At 24, Florida man undergoes double lung transplant after COVID-19 destroys lungs
ATLANTA - The early April night Blake Bargatze believes he contracted COVID-19, he captured video on his cellphone as he and some friends listened to live music in a West Palm Beach club.
Three and half months later, Blake's mother Cheryl Nuclo is recording another video, this one of her son in an ICU bed at the University of Maryland Medical Center.
It has been eight days since Blake underwent a double lung transplant.
24-year-old Blake Bargatze underwent a double lung transplant at University of Maryland Medical Center June 28, 2021, after COVID-19 destroyed his lungs. (Cheryl Nuclo)
The 24-year-old is the fourth person to complete a double lung transplant at the hospital after COVID-19 destroyed his lungs.
Bargatze is still early on in his recovery, but his mother is hopeful.
"It's scary," Nuclo says. "I try not to think too far in the future."
Before his ordeal, his mother says, Bargatze was healthy with no underlying medical issues.
He did vape, she says, which the family now believes may have damaged his lungs and made it harder for him to fight off the coronavirus.
Nuclo, an anesthetist at an Atlanta hospital, says her son was the only one in the family who passed on getting vaccinated, saying he would wait and see what happened with the virus.
"But, the night before he was intubated, he wanted it," Nuclo says. "So, it was a little bit too late then."
Within days of attending the show, Bargatze, struggling to breathe, was placed on a ventilator in a south Florida ICU.
Nuclo, who flew down from Atlanta to be with her son, says he seemed to be getting sicker by the day.
Doctors at the hospital wanted to place Bargatze on a type of life support machine known as ECMO circuit.
When they could not one in Florida, Nuclo started working the phones.
That is when Piedmont Healthcare's Director of ECMO, Dr. Peter Barrett, agreed to fly down to West Palm Beach from Atlanta to place Bargatze on the circuit.
By that point, Barrett says, Bargatze was very ill.
"The medical personnel at the hospital were having difficulty because his lungs were already failing," he says. "They were having trouble ventilating him and oxygenating him. So, he was in rough shape."
Since the beginning of the pandemic, Dr. Barrett and his team have been traveling across Georgia, placing critically ill COVID-19 patients on ECMO circuits and bringing them back to his Atlanta hospital, where they can receive highly specialized care.
This was the first time Barrett had flown out of state for a patient.
ECMO, Dr. Barrett says, clears carbon dioxide waste from the blood and supplies oxygen to the bloodstream, but it cannot cure the underlying virus.
The hope, he says, is to give the lungs a break while the body tries to fight off the infection.
Once Barrett and his team placed Bargatze on ECMO, he was airlifted to Piedmont Hospital in Atlanta.
By then, Barrett says, the virus had severely damaged his lungs.
"We had him for, my recollection is, 48 days," Dr. Barrett says. "It became clear that his lungs weren't going to recover."
That is when Dr. Barrett broke the news to Bargatze's mother his only hope of recovery would be a high-risk lung transplant.
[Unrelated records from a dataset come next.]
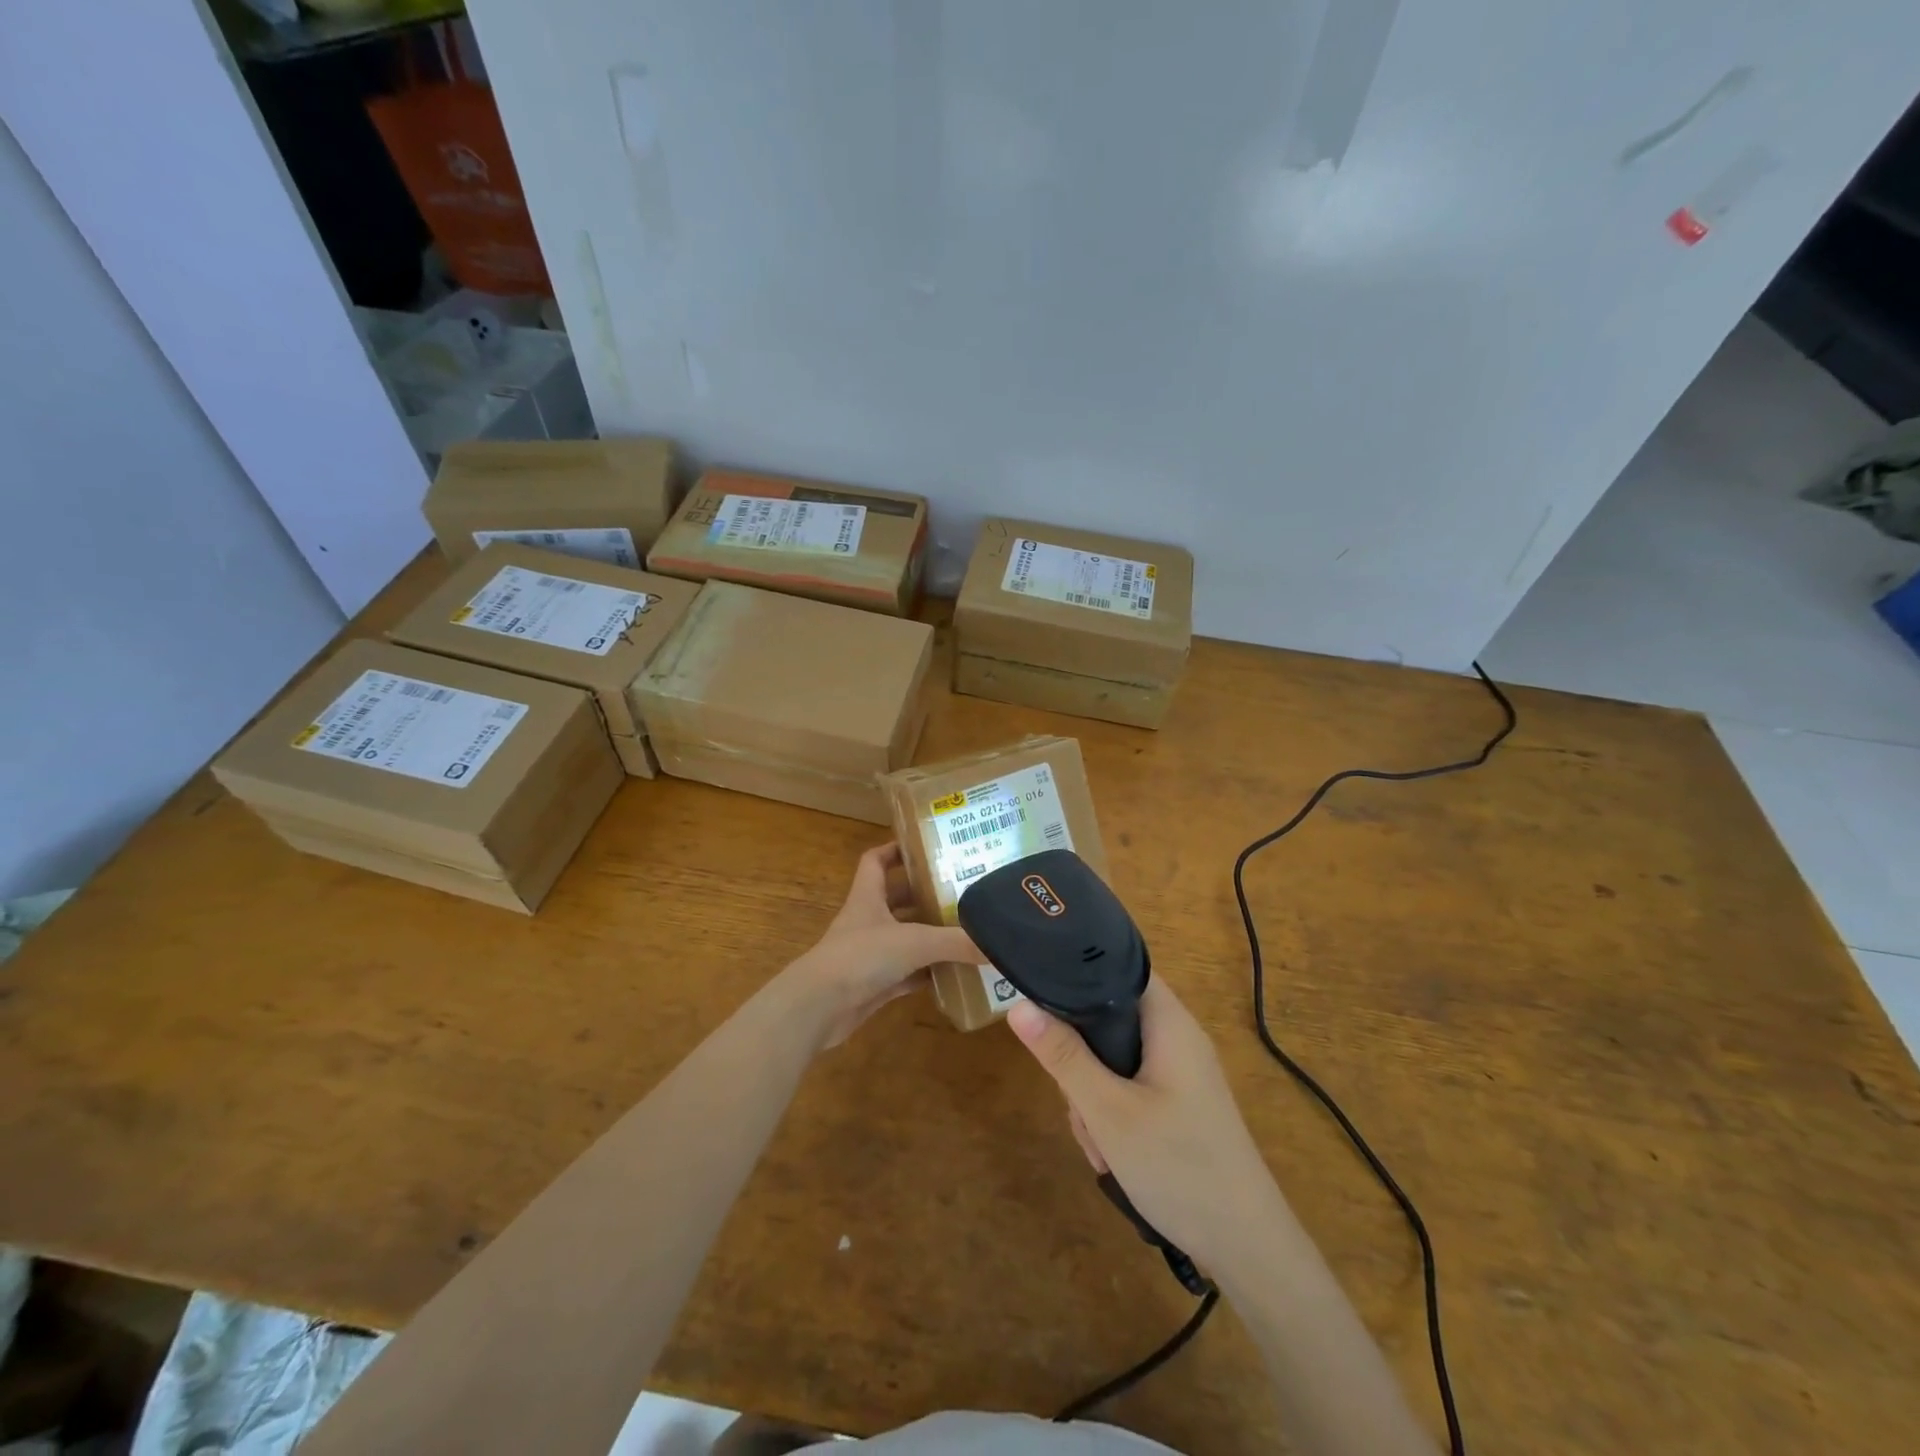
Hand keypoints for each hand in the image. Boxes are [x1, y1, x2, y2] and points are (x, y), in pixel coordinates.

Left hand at [782, 843, 977, 1048]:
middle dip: (925, 895)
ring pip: (904, 938)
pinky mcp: (874, 984)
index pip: (876, 861)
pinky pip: (907, 974)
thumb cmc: (861, 957)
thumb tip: (996, 946)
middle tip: (961, 892)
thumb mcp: (914, 942)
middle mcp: (868, 921)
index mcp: (868, 897)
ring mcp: (869, 954)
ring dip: (929, 936)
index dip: (895, 850)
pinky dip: (927, 973)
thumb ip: (955, 942)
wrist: (819, 1007)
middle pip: (897, 899)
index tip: (925, 847)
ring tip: (966, 930)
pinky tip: (953, 973)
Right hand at [1008, 979, 1286, 1273]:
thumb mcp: (1108, 1111)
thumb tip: (1017, 1006)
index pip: (1117, 967)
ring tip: (1100, 1144)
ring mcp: (1179, 1073)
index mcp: (1169, 1021)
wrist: (1247, 1248)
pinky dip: (1113, 1116)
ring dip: (1093, 1098)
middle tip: (1078, 1103)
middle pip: (1108, 1019)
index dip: (1077, 974)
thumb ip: (1063, 1056)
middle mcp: (1176, 1037)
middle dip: (1081, 1061)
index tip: (1040, 1000)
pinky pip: (1129, 1088)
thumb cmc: (1179, 1166)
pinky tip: (1112, 1157)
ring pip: (1113, 1060)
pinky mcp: (1178, 1103)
"I was, like, 'No, no," Nuclo remembers. "Because I know it's probably the hardest transplant to go through, and the longevity is not good. But, then there are some people that have lived many years.
Bargatze agreed to push forward with the surgery, hoping he would one day be able to return to his job and life in Florida.
"He wants to live," his mom says.
Dr. Barrett says finding a medical center willing to do the transplant, and then getting Bargatze there, required an ultimate team effort.
"We reached out to many lung transplant programs, and multiple programs did decline him," he says. "But, we persisted and got him up to the University of Maryland."
That's where Bargatze underwent a double lung transplant June 28, 2021.
Just over a week later, still on a ventilator and unable to speak, he wants to talk.
"He's saying he wants more people to get the vaccine because he doesn't want them to go through what he's gone through," Nuclo says, reading her son's lips.
Blake Bargatze is facing a long road back.
He has not walked in more than 3 months and cannot really move his feet or raise his arms.
"He's going to be in a lot of therapy for a while, but he's doing very well," his mother says. "But, it's hard, it's horrible."
Nuclo says she hopes her son's ordeal will serve as a wake-up call for young people.
"We wanted his story to be out there because we wanted people to be aware," she says. "Blake isn't the only 24-year-old this has happened to, or younger people. Like I said, COVID is real. It's not gone. People need to be aware and be careful. And, not to say that you can't get COVID after a vaccination, but I sure don't think you'll be in the same situation Blake is in right now. "
Bargatze and Nuclo says they are grateful to the family of his lung donor.
"It's such a selfless act that somebody has done, and it has allowed us to still have our child," Nuclo says.